SHORT EXERCISE –
How many lines in the entries below contain the string "cover"? Reply with the number alone.

DATA TO USE –

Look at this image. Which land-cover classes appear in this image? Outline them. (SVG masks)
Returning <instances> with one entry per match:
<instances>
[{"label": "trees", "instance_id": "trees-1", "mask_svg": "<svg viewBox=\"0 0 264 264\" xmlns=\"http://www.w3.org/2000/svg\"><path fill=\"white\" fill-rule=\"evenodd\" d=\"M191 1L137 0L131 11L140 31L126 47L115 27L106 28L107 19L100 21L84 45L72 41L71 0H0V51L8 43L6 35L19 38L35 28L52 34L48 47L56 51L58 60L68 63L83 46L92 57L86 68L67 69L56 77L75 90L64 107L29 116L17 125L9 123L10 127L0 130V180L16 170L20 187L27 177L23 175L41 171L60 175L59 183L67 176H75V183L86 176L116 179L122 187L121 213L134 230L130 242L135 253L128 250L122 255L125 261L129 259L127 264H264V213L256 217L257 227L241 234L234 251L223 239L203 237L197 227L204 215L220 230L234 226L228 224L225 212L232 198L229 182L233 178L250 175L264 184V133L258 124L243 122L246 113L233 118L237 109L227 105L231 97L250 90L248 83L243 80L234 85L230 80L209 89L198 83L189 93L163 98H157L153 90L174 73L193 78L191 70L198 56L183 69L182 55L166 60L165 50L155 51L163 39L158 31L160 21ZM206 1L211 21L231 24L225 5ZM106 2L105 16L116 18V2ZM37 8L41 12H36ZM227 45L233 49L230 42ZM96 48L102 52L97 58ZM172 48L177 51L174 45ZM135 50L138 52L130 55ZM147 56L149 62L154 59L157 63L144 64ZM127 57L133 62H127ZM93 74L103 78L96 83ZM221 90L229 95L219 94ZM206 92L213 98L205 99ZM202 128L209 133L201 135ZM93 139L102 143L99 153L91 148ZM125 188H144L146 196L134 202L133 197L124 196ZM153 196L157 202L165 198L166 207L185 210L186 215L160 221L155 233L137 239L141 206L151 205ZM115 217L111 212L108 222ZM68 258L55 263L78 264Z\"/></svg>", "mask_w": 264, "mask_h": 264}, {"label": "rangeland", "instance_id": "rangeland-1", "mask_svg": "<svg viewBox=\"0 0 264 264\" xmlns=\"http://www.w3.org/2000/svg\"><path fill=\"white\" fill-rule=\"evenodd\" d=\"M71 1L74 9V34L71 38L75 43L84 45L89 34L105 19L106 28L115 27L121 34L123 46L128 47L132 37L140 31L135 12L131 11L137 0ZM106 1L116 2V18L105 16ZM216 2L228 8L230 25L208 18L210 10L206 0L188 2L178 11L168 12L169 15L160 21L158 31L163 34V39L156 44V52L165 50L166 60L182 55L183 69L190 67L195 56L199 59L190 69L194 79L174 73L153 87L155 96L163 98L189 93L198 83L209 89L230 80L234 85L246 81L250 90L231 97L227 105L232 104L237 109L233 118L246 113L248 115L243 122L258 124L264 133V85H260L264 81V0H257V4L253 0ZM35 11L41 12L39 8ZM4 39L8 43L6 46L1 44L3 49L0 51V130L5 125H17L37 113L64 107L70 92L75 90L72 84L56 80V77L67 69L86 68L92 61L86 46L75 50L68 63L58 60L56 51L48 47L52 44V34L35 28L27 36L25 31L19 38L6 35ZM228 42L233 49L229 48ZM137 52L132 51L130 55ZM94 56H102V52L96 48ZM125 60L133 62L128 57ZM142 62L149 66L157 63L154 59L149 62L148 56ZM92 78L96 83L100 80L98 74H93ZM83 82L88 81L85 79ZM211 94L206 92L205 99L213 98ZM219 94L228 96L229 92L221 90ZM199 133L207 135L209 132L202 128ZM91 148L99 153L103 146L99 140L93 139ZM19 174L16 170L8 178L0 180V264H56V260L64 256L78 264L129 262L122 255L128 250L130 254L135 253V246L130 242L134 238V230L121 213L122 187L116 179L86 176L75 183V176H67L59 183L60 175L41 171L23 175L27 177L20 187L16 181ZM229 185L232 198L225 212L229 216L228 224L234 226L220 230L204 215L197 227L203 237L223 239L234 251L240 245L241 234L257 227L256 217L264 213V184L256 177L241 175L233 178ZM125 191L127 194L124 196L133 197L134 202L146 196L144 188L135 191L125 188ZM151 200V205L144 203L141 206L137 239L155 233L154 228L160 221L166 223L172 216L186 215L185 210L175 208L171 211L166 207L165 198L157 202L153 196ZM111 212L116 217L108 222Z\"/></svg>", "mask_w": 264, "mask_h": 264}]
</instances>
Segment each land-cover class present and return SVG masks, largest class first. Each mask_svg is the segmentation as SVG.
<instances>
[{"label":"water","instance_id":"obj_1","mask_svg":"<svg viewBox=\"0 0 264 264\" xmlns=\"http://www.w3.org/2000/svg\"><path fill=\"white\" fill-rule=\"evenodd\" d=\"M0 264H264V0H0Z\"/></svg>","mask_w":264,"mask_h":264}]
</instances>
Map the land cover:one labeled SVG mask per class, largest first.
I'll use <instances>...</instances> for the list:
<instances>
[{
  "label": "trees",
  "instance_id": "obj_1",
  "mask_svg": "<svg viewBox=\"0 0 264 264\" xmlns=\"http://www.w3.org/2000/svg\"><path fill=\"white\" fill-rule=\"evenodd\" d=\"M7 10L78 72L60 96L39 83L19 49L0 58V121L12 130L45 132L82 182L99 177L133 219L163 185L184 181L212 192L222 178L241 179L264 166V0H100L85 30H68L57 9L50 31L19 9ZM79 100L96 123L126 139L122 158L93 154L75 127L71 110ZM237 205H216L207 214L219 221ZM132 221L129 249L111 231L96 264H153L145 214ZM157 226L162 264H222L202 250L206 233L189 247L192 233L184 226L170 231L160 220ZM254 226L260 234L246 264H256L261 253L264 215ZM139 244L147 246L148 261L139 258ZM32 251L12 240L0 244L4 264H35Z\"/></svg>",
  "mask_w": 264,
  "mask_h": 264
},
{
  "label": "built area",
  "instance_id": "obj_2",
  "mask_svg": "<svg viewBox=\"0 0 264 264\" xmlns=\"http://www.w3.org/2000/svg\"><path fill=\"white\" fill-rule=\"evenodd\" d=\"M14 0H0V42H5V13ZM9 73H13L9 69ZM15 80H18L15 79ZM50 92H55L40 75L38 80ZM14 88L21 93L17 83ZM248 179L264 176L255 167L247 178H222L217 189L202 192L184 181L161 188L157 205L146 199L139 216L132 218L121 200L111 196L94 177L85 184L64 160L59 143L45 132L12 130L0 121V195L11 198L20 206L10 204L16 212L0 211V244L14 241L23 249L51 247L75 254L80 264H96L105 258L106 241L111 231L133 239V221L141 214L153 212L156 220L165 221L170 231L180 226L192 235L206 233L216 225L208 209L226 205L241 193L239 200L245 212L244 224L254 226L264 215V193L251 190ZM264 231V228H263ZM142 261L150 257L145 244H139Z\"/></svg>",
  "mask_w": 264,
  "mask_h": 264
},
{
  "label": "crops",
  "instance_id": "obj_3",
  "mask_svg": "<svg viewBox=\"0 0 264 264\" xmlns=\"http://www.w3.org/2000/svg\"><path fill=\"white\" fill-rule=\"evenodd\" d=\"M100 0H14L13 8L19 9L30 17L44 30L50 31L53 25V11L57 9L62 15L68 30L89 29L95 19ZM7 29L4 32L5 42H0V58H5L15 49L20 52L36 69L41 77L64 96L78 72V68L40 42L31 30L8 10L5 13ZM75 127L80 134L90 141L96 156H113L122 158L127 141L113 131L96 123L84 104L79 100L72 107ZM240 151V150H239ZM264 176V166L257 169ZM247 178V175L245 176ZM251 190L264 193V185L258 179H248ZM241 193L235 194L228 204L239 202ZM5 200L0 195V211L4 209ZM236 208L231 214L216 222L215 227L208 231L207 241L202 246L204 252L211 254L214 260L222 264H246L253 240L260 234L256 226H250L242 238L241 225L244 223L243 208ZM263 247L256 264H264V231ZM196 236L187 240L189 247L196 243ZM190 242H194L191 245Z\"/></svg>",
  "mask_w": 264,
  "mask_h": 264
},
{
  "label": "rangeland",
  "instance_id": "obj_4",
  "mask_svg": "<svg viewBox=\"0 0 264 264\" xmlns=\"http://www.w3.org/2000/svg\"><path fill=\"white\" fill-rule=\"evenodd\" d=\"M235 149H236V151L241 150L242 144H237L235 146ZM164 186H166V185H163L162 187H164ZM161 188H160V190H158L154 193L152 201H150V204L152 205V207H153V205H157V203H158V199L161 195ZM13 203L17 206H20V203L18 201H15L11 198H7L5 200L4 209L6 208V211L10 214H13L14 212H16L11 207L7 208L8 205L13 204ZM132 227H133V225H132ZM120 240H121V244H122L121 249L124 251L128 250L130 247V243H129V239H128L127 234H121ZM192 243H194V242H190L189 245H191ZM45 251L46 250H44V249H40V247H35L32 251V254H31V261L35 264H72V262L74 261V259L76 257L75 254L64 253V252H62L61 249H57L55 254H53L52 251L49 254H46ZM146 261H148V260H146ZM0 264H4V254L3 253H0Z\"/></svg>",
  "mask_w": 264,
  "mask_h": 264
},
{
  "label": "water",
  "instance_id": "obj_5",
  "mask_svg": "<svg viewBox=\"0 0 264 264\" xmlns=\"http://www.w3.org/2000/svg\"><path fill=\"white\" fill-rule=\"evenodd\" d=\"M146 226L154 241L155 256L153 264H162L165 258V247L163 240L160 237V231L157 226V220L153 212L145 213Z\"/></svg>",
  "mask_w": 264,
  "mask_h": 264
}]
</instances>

ANSWER TO THE PROBLEM –
3